---- Page extract

2. The article of manufacture of claim 1 wherein said probe finger
structure has a non-linear profile.
3. The article of manufacture of claim 2 wherein said probe finger
structure is configured to act as a spring.
4. The article of manufacture of claim 1 further comprising a
conductive metal coating on said probe finger structure, wherein
said coating is in electrical contact with said probe tip,
5. The article of manufacture of claim 1 wherein said probe tip
comprises a noble metal excluding gold.
6. The article of manufacture of claim 1 wherein said probe tips of
said array of probes are arranged on a grid of less than 50
.mu.m.
7. The article of manufacture of claim 1 wherein said array of
probes is functionally coupled to a space transforming substrate,
for transforming a pitch of said array of probes to a larger
pitch.
8. A method comprising: accessing a bulk material with first and
second substantially parallel faces; forming a probe base on said
first face; forming a probe tip suitable for contacting an
integrated circuit test point on said probe base; mounting said
second face to a carrier wafer; removing portions of said bulk
material to form a probe finger structure coupled to said probe
base and said probe tip; and coating said probe finger structure
with a conductive metal electrically coupled to said probe tip.
9. The method of claim 8 wherein said forming a probe base and said
forming a probe tip comprise photolithography.
10. The method of claim 8 wherein said probe tip comprises rhodium
(Rh).
11. The method of claim 8 wherein said removing comprises deep
reactive ion etching (DRIE).
12. The method of claim 8 wherein said removing comprises wire
electrical discharge machining (wire-EDM).
13. The method of claim 8 further comprising masking said probe tip
prior to said coating.
14. The method of claim 8 wherein said removing forms a non-linear
probe finger structure.
15. An electronic probe array for testing integrated circuits
comprising: a plurality of individual probes, mechanically coupled
and electrically isolated, wherein each said individual probe
comprises a probe tip functionally coupled to a probe finger
structure, wherein said probe tip is of a different material from
said probe finger structure, wherein said probe tip is configured
for contacting an integrated circuit test point, wherein each probe
finger structure is formed from a same piece of bulk material, and
wherein each said individual probe is coated with conductive
metal.
16. The electronic probe array of claim 15 wherein said probe
finger structure has a non-linear profile.
17. The electronic probe array of claim 15 wherein said probe
finger structure is configured to act as a spring.
18. The electronic probe array of claim 15 further comprising a
space transforming substrate, for transforming a pitch of said
plurality of individual probes to a larger pitch.
19. The electronic probe array of claim 15 wherein said probe tip
comprises a noble metal
20. The electronic probe array of claim 15 wherein two of said
plurality of individual probes are closer than 50 .mu.m from one
another.
Description
RELATED APPLICATION
[0001] This application claims priority to U.S. Provisional Patent
Application 61/607,893, entitled, "A Method to Fabricate Fine Pitch
Probe Arrays Using Silicon," filed 7 Mar. 2012, to Namburi, which
is hereby incorporated herein by reference in its entirety.
FIELD OF INVENTION
[0002] Embodiments of the present invention relate to the field of
integrated circuit design, manufacture and test. More specifically,
embodiments of the present invention relate to systems and methods
for fine pitch probe arrays from bulk material.

--------

**The task**
Answer from the probe array text:
1. Which metal does claim 10 name for the probe tip?
2. Which removal technique does claim 11 specify?
3. On what date was the provisional application filed?
The material after this point has no connection to the probe array text.

---- Given data

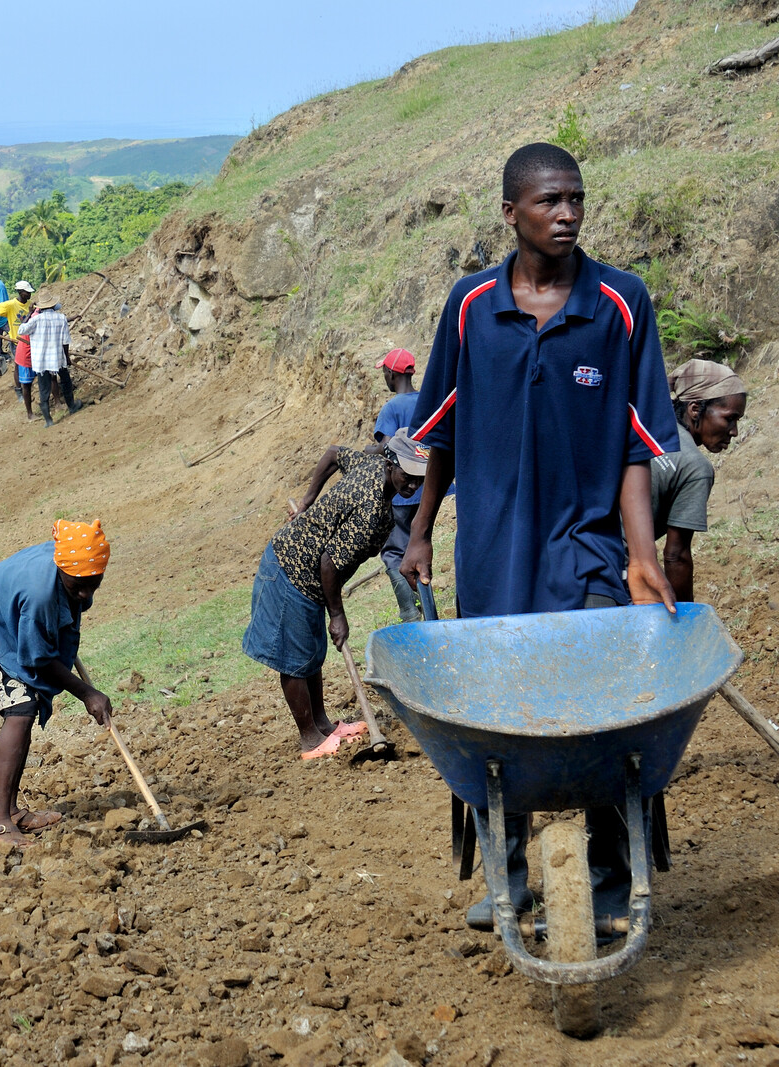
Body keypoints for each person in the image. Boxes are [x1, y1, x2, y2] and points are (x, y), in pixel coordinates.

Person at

--------

**Solved problem**
1. Rhodium (Rh)
2. Deep reactive ion etching (DRIE)
3. 7 Mar. 2012